Kathleen was born in the industrial town of Perth in Scotland on September 8th, 1933. Her parents, Patrick Kilbane and Mary Campbell had emigrated from Achill Island, on the western coast of County Mayo.
She was barely two years old when her mother died, and her father left the little child in an orphanage conducted by nuns in Lanark.
He then emigrated to somewhere in England and took no more interest in the welfare of his child and the memory of her mother became to the child only a dim memory of the past. Hidden in the heart of the child were those long years of loneliness with nobody to care for her but the nuns, and as she herself expressed it on one occasion: “You know I could not talk to them and tell them when I was sick like I could tell my own Mammy."
However, the annual holiday time was the hardest when she saw the other children gleefully preparing to go to their homes or homes of a relative, while she had no home to which she could go except the enclosure, bounded by the four grey walls of the convent. But in this way she had no experience of the world. She did not know what sin was, and she kept her soul in its childhood purity.
Ten long years passed, and as her twelfth birthday approached it was noticed that she had been ailing for some time, so the sisters arranged to send her to her grandmother who lived in Cloughmore near Achill Sound, in the hope that the country air and the sea breezes would improve her health.

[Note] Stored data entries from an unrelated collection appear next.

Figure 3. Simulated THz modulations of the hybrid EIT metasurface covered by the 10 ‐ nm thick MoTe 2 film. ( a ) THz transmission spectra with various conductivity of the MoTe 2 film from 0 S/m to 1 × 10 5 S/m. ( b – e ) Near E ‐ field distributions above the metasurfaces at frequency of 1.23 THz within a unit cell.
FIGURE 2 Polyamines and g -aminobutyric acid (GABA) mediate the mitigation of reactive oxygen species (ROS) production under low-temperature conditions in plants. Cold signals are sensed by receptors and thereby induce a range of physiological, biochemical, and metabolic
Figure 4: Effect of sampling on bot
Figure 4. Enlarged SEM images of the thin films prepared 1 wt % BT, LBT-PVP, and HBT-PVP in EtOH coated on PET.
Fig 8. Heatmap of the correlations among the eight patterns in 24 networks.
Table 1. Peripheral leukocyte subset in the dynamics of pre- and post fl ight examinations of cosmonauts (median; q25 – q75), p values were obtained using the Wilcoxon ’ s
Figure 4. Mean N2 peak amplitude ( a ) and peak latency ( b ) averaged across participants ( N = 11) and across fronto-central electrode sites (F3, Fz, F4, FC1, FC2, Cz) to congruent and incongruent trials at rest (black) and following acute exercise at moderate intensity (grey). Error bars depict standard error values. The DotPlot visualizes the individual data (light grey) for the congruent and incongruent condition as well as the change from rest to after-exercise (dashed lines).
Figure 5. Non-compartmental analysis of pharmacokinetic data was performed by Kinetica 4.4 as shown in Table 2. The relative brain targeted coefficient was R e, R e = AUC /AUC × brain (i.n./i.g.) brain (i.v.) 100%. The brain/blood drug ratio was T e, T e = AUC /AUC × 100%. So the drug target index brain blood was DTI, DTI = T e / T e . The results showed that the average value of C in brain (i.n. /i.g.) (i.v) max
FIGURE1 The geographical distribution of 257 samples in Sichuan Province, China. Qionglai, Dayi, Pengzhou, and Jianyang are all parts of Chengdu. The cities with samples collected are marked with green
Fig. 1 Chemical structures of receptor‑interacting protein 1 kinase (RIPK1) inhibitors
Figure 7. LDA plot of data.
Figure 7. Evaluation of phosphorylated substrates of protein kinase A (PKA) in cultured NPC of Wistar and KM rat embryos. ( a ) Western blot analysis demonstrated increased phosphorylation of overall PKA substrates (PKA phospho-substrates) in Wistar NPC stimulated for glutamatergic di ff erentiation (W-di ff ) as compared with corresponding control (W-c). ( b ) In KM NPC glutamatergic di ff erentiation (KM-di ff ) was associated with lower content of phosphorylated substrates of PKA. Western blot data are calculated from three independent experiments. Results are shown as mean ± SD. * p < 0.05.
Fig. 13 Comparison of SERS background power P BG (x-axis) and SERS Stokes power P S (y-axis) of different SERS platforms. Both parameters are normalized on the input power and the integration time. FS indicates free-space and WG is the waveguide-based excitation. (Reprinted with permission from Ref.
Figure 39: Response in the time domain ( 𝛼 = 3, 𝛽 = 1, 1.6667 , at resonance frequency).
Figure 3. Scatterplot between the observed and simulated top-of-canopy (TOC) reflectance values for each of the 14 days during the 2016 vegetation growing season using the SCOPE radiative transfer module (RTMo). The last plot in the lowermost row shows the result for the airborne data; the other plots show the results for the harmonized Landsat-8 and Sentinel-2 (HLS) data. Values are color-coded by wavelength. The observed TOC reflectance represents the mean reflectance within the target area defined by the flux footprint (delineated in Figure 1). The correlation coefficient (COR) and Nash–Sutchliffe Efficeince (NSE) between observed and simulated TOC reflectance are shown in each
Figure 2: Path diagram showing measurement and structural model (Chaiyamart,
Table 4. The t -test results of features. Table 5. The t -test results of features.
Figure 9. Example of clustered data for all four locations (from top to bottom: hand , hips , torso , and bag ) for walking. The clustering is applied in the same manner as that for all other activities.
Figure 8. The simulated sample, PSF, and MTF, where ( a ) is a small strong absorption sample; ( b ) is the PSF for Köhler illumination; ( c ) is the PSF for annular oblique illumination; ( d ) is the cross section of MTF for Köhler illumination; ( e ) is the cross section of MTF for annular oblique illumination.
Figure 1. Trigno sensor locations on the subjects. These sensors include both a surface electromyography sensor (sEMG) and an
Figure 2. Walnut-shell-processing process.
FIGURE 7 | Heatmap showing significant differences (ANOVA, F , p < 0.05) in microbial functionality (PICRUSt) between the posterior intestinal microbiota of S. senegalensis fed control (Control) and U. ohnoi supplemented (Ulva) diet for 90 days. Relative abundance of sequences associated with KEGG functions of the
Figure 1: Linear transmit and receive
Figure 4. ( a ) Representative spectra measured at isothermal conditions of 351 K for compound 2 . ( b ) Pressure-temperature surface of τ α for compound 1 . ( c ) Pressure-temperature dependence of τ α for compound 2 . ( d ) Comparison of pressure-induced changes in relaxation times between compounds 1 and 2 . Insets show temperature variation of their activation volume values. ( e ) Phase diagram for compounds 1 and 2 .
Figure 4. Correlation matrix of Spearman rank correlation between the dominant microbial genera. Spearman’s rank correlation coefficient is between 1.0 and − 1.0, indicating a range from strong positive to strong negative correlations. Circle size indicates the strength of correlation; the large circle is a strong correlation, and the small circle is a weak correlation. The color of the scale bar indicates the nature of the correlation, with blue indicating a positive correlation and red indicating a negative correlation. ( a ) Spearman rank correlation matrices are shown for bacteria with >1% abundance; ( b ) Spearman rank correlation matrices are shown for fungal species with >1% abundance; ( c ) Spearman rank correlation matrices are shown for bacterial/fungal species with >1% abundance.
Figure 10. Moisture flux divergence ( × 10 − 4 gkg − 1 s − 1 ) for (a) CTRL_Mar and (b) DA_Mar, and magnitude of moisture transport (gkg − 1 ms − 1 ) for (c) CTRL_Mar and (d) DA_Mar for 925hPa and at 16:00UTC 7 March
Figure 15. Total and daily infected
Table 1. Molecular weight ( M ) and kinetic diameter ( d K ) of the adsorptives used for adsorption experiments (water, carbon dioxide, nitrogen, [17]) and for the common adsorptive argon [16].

The six months that she spent at her grandmother's cottage by the sea were a pleasant memory to her—a memory which helped her afterwards through the long weary months of suffering. She never tired of dreaming of her day's playing on the strand or walking through the fields, fields which she had never seen in Scotland, or her roaming in the woods near Bleanaskill. However her health did not improve, and an x-ray examination showed that she had contracted TB, the disease from which her mother had died, and she was admitted to Creagh Sanatorium near Ballinrobe on the 12th July 1946. It was here that I got to know her so well.